| WHAT YOU NEED TO DO |
Reproduce every line of the records below word for word, in the same order.

[START OF DATA PROVIDED]

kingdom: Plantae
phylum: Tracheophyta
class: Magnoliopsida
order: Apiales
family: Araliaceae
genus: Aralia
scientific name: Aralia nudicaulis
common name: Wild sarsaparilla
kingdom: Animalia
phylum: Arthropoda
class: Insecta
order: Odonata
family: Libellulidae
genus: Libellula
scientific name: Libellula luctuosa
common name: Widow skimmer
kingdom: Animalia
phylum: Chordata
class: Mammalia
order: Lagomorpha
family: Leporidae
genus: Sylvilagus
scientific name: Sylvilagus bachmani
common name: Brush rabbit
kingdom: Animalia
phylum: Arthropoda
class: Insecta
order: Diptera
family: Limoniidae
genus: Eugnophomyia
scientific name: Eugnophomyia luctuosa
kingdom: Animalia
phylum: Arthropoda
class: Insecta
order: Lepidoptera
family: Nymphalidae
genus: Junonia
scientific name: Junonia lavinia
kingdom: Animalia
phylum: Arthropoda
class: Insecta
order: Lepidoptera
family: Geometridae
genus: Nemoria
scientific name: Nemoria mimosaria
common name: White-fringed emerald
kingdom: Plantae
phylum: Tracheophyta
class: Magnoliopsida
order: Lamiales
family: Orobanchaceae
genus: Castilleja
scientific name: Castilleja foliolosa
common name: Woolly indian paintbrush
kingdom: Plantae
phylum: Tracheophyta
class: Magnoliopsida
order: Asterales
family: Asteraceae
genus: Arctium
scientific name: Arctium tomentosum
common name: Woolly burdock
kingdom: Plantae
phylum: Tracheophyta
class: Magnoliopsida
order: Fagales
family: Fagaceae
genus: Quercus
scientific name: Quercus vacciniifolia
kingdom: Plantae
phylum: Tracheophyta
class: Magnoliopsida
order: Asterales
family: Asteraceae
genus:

[END OF DATA PROVIDED]

| OUTPUT |
kingdom: Plantae
phylum: Tracheophyta
class: Magnoliopsida
order: Apiales
family: Araliaceae
genus: Aralia
scientific name: Aralia nudicaulis
common name: Wild sarsaparilla
kingdom: Animalia
phylum: Arthropoda
class: Insecta
order: Odonata
family: Libellulidae
genus: Libellula
scientific name: Libellula luctuosa
common name: Widow skimmer
kingdom: Animalia
phylum: Chordata
class: Mammalia
order: Lagomorpha
family: Leporidae
genus: Sylvilagus
scientific name: Sylvilagus bachmani
common name: Brush rabbit
kingdom: Animalia
phylum: Arthropoda
class: Insecta
order: Diptera
family: Limoniidae
genus: Eugnophomyia
scientific name: Eugnophomyia luctuosa
kingdom: Animalia
phylum: Arthropoda
class: Insecta
order: Lepidoptera
family: Nymphalidae
genus: Junonia
scientific name: Junonia lavinia
kingdom: Animalia
phylum: Arthropoda
class: Insecta
order: Lepidoptera
family: Geometridae
genus: Nemoria
scientific name: Nemoria mimosaria
common name: White-fringed emerald
kingdom: Plantae
phylum: Tracheophyta
class: Magnoliopsida
order: Lamiales
family: Orobanchaceae
genus: Castilleja
scientific name: Castilleja foliolosa
common name: Woolly indian paintbrush
kingdom: Plantae
phylum: Tracheophyta
class: Magnoliopsida
order: Asterales
family: Asteraceae
genus: Arctium
scientific name: Arctium tomentosum
common name: Woolly burdock
kingdom: Plantae
phylum: Tracheophyta
class: Magnoliopsida
order: Fagales
family: Fagaceae
genus: Quercus
scientific name: Quercus vacciniifolia
kingdom: Plantae
phylum: Tracheophyta
class: Magnoliopsida
order: Asterales
family: Asteraceae
genus:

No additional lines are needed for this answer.